Dataset entries
Content starts
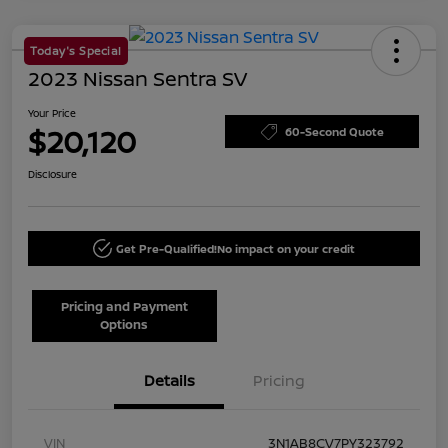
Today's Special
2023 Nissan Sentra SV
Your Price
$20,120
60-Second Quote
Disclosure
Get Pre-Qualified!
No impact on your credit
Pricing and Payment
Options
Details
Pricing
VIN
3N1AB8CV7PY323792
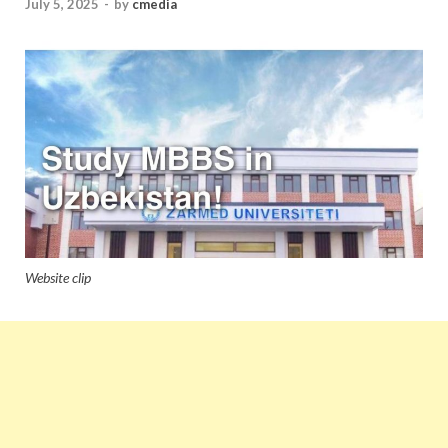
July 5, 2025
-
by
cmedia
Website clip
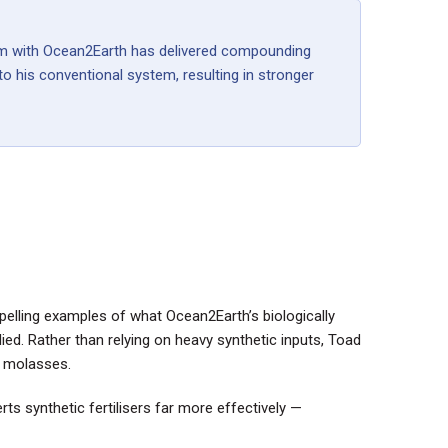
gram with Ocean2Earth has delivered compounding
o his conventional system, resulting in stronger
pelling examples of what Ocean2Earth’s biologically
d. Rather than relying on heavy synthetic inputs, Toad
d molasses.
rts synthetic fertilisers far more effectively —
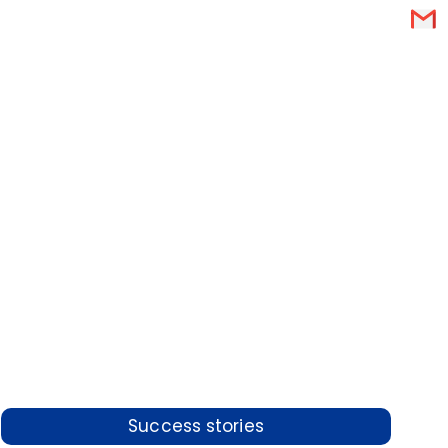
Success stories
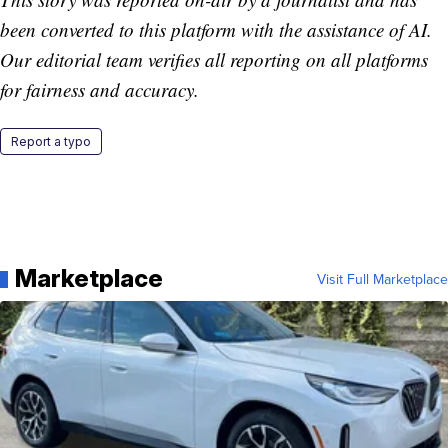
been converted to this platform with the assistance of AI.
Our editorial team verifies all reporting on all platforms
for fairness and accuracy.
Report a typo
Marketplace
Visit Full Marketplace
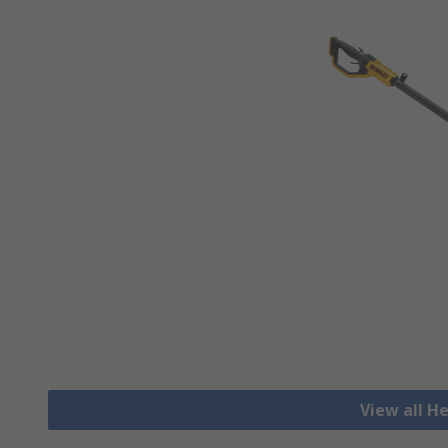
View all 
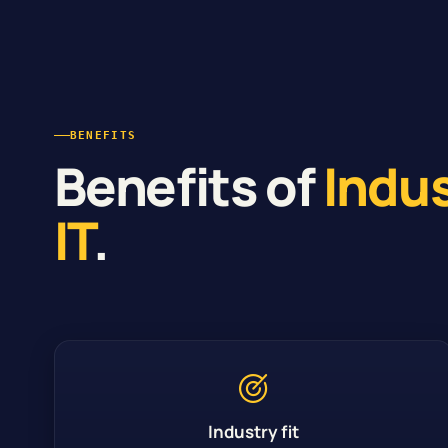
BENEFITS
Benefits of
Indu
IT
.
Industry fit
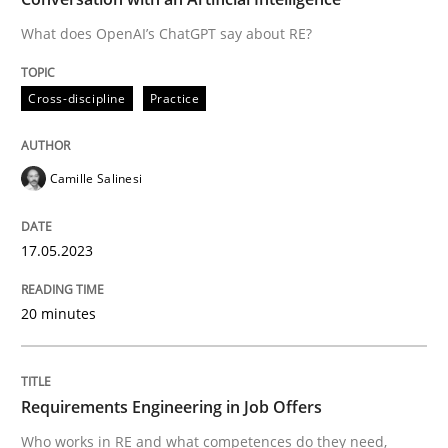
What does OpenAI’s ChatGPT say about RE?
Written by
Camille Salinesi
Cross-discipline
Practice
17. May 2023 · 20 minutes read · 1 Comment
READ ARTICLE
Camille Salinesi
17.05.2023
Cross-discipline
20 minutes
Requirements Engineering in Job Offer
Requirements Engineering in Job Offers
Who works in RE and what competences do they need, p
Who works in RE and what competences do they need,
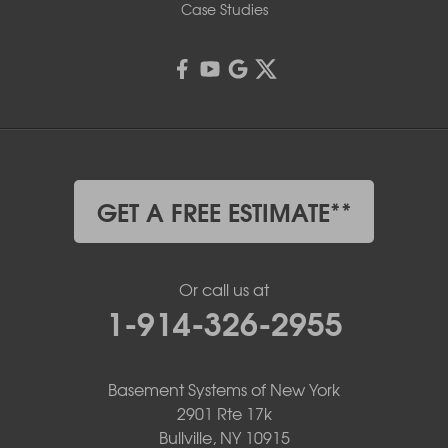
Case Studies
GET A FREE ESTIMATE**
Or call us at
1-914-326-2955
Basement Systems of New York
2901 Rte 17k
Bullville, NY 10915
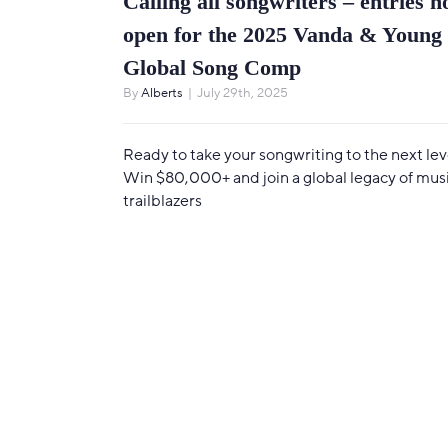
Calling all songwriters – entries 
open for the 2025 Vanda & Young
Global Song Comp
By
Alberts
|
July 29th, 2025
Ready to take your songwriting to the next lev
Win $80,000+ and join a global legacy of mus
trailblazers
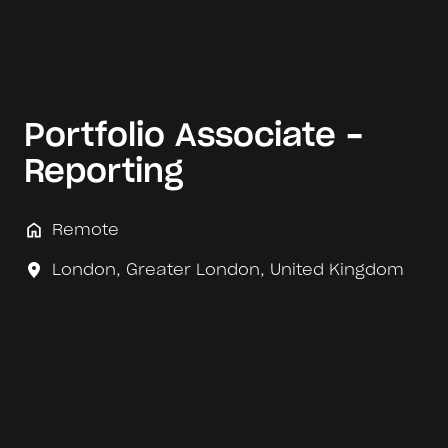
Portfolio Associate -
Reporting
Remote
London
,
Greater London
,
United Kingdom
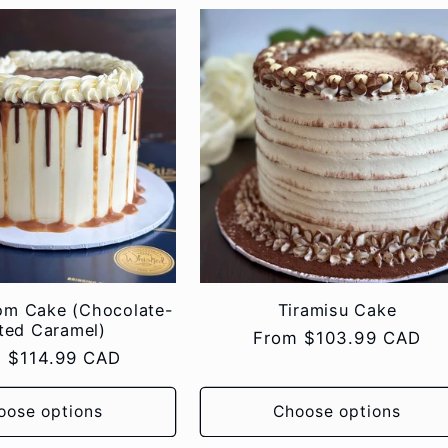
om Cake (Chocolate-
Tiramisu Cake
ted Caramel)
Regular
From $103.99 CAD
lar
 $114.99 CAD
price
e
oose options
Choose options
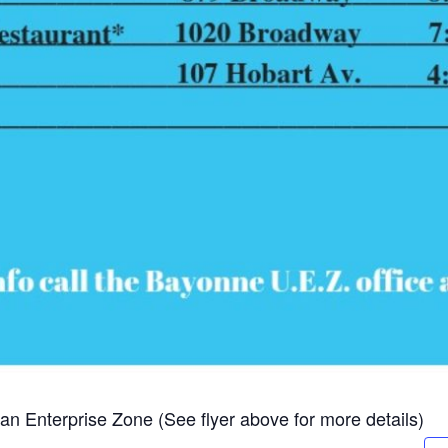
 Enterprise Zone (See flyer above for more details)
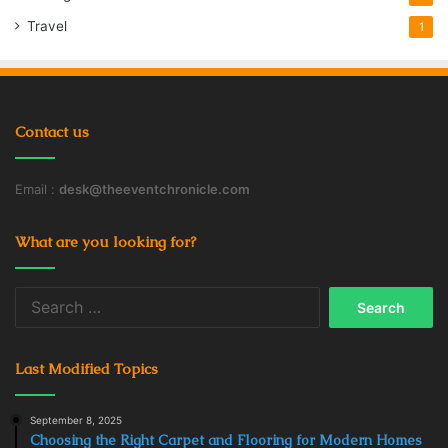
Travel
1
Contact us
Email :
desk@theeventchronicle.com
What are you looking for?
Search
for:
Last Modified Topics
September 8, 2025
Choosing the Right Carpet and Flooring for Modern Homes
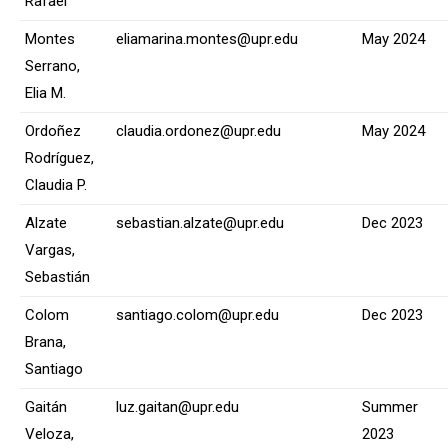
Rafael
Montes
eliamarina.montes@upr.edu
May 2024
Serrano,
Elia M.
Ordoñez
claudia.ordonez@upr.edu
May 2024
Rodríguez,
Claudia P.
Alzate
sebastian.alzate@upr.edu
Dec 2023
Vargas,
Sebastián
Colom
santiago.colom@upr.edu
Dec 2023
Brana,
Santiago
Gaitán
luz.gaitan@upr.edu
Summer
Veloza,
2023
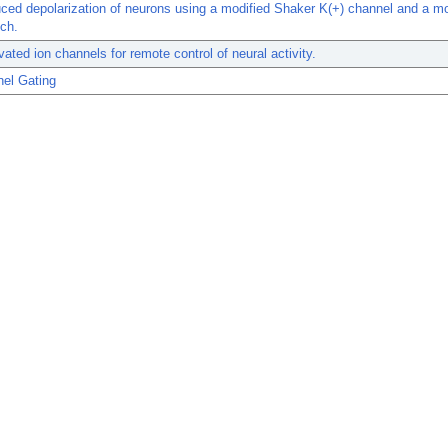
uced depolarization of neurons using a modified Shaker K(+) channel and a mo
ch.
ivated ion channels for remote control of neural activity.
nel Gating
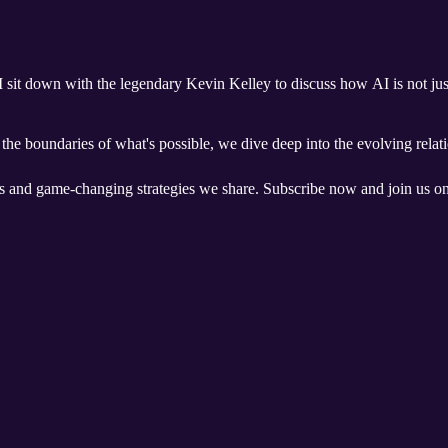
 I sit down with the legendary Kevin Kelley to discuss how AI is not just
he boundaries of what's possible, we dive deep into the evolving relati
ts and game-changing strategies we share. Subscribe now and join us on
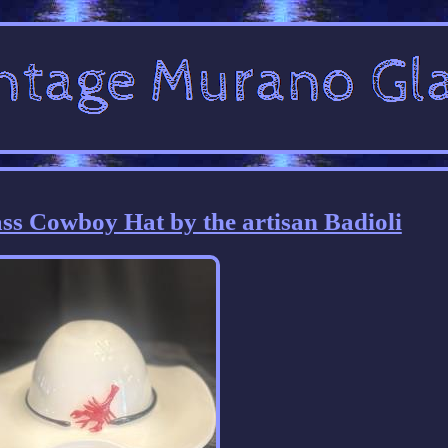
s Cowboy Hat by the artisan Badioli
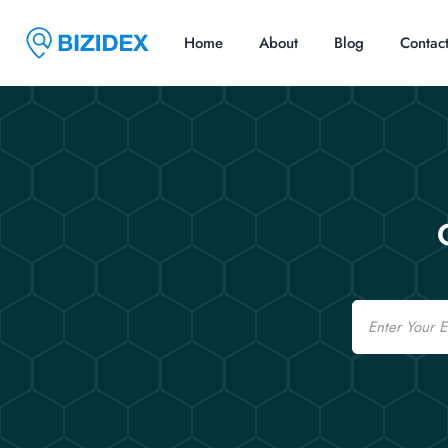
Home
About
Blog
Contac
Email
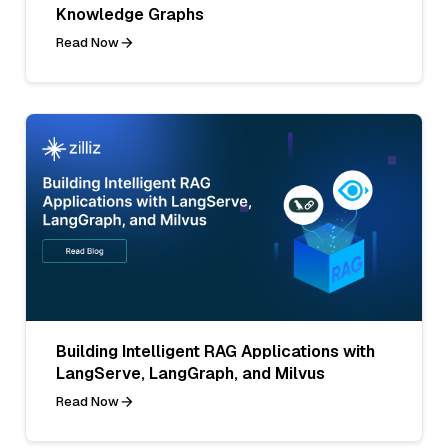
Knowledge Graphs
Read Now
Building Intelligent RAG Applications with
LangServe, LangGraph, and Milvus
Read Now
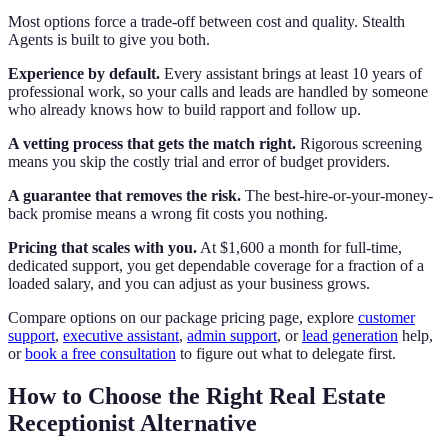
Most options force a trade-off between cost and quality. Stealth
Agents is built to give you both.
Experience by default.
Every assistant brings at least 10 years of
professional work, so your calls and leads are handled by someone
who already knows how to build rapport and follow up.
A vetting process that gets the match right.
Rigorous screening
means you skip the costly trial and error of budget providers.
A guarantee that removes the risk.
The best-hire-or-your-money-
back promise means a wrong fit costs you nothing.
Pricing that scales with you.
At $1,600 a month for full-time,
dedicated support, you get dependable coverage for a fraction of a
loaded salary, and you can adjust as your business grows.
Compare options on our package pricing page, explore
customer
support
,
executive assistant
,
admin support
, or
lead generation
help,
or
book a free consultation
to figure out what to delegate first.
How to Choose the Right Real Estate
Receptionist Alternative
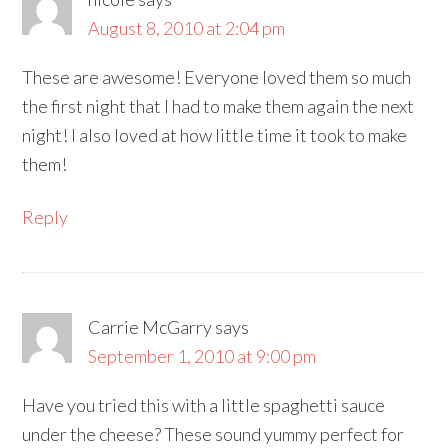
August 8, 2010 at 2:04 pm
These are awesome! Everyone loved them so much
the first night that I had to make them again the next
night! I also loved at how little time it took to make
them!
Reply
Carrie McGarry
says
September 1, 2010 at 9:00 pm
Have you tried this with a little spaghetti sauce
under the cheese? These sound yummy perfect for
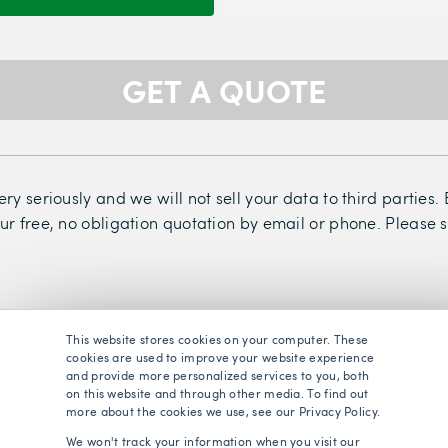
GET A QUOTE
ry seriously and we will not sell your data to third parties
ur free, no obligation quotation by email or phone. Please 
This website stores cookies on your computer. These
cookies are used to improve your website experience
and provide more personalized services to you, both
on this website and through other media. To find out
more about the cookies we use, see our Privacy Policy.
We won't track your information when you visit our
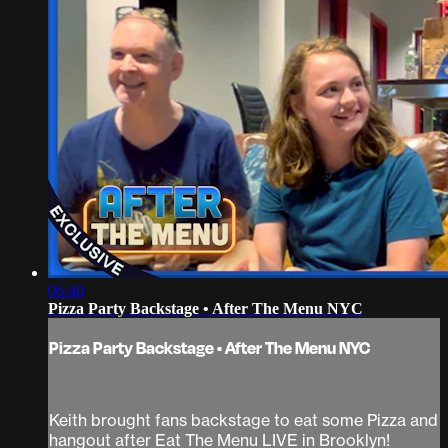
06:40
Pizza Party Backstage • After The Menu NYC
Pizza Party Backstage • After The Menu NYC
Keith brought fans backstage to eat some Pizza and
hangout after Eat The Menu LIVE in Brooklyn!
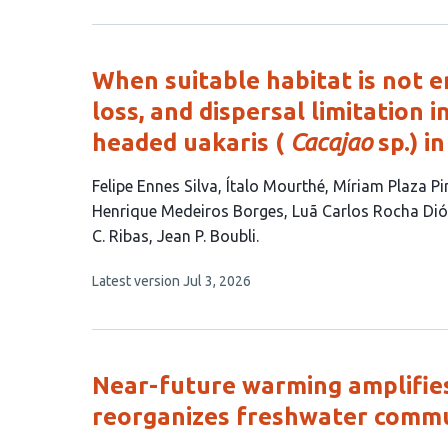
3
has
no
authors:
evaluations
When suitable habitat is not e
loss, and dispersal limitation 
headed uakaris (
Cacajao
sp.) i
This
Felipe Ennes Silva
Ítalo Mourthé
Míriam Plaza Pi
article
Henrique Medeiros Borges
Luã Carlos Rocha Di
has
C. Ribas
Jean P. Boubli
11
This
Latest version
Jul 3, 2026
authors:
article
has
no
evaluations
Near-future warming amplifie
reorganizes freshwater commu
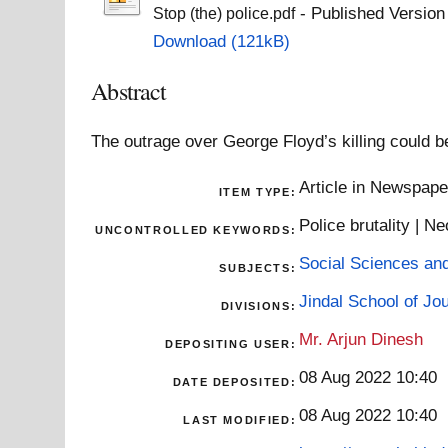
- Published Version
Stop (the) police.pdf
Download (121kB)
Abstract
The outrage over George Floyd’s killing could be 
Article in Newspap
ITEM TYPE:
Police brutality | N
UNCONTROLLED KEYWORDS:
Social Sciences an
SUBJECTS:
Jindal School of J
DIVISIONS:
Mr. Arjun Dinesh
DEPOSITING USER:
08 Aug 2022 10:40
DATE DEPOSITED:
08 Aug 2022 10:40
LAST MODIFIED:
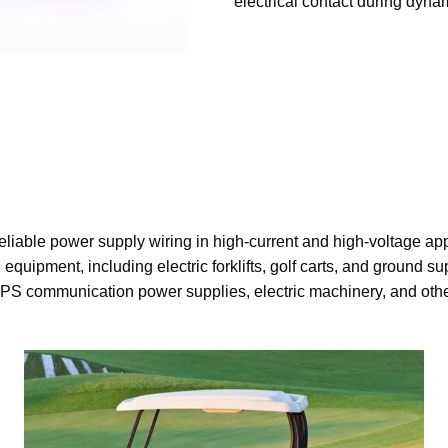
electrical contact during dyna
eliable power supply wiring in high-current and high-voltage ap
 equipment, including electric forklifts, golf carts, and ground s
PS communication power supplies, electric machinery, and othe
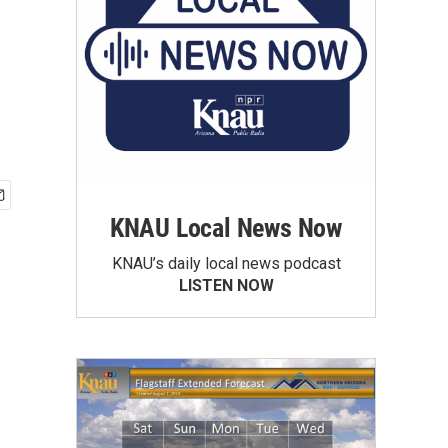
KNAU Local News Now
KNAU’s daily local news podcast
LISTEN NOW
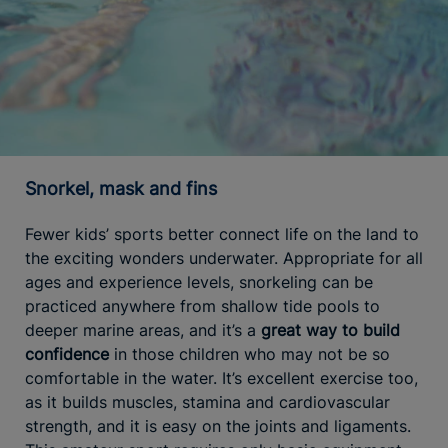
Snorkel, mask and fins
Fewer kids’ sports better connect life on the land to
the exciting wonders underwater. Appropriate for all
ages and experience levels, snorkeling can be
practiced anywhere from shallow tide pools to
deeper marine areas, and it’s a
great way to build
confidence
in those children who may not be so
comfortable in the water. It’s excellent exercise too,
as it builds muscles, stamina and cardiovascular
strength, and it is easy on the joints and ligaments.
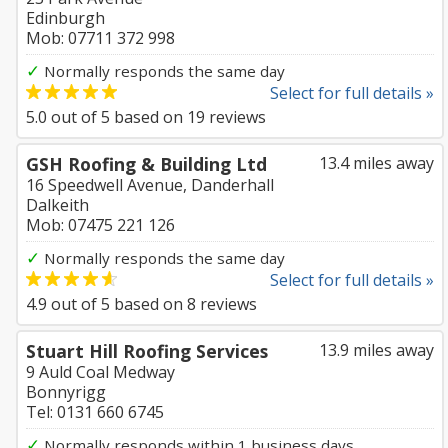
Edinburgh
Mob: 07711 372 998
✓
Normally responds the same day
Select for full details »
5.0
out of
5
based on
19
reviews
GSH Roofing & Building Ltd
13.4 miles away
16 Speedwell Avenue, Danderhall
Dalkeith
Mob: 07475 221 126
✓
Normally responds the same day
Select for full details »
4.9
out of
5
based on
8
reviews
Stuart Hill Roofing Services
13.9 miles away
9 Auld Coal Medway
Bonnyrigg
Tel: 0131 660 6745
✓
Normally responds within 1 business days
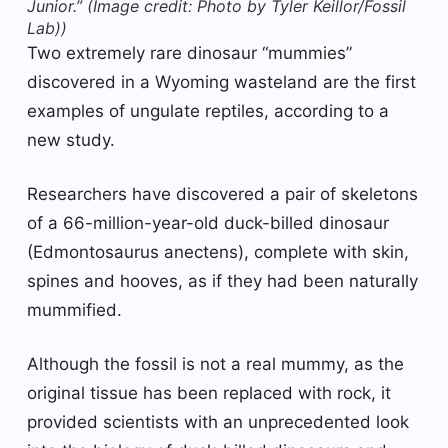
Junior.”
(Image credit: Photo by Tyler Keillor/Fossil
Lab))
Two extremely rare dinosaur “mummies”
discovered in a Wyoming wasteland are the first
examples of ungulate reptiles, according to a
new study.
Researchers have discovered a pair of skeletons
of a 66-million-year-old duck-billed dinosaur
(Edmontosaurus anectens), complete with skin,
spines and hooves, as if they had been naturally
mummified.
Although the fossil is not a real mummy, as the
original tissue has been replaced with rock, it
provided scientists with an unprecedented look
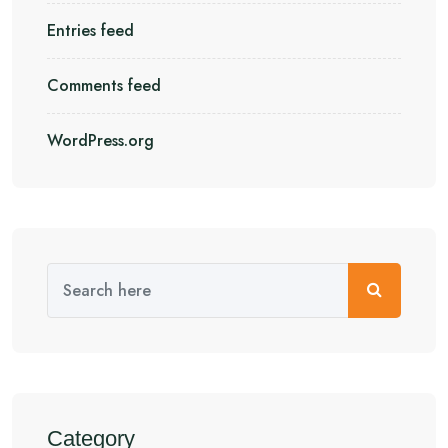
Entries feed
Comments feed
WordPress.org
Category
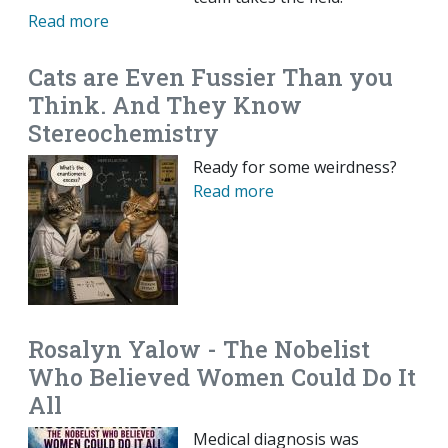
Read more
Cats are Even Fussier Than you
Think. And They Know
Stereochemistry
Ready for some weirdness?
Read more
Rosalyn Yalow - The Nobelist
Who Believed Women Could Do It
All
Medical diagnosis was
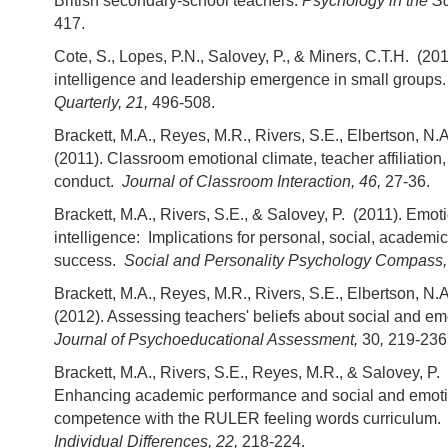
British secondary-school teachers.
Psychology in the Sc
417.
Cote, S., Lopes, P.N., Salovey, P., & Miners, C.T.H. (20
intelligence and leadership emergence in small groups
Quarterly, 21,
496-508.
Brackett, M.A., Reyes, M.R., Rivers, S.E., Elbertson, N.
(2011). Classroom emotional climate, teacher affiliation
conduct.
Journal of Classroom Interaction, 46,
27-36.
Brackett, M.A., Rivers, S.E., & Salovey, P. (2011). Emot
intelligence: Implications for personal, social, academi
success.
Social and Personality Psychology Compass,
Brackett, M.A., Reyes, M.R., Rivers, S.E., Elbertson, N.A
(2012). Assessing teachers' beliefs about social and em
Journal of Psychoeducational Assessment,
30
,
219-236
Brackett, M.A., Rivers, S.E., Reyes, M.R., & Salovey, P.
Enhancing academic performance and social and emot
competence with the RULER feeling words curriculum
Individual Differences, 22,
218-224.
Content ends
Put the lines of the records into a numbered list, starting at the beginning of the records and ending at the line containing "United Kingdom", with both ends included and blank lines skipped. Leave the pictures out of the list.

**EXERCISE RESULT:**
1. Today's Special
2. 2023 Nissan Sentra SV
3. Your Price
4. $20,120
5. 60-Second Quote
6. Disclosure
7. Get Pre-Qualified!
8. No impact on your credit
9. Pricing and Payment
10. Options
11. Details
12. Pricing
13. VIN
14. 3N1AB8CV7PY323792
15. July 5, 2025
16. -
17. by
18. cmedia
19. Website clip
20. gram with Ocean2Earth has delivered compounding
21. o his conventional system, resulting in stronger
22. pelling examples of what Ocean2Earth’s biologically
23. d. Rather than relying on heavy synthetic inputs, Toad
24. d molasses.
25. rts synthetic fertilisers far more effectively —
26. Success stories
27. been converted to this platform with the assistance of AI.
28. Our editorial team verifies all reporting on all platforms
29. for fairness and accuracy.
30. Report a typo
31. Marketplace
32. Visit Full Marketplace
33. View all 
34. BENEFITS
35. Benefits of
36. Indu
37. IT
38. .
39. Industry fit
40. What does OpenAI’s ChatGPT say about RE?
41. Written by
42. Camille Salinesi
43. Cross-discipline
44. Practice
45. 17. May 2023 · 20 minutes read · 1 Comment
46. READ ARTICLE
47. Camille Salinesi
48. 17.05.2023
49. Cross-discipline
50. 20 minutes
51. Requirements Engineering in Job Offer
52. Requirements Engineering in Job Offers
53. Who works in RE and what competences do they need, p
54. Who works in RE and what competences do they need,
55. Case Studies
56. GET A FREE ESTIMATE**
57. Or call us at
58. 1-914-326-2955
59. Basement Systems of New York
60. 2901 Rte 17k
61. Bullville, NY 10915
62. Calling all songwriters – entries 
63. open for the 2025 Vanda & Young
64. Global Song Comp
65. By
66. Alberts
67. |
68. July 29th, 2025
69. Ready to take your songwriting to the next lev
70. Win $80,000+ and join a global legacy of mus
71. trailblazers
72. Portfolio Associate -
73. Reporting
74. Remote
75. London
76. ,
77. Greater London
78. ,
79. United Kingdom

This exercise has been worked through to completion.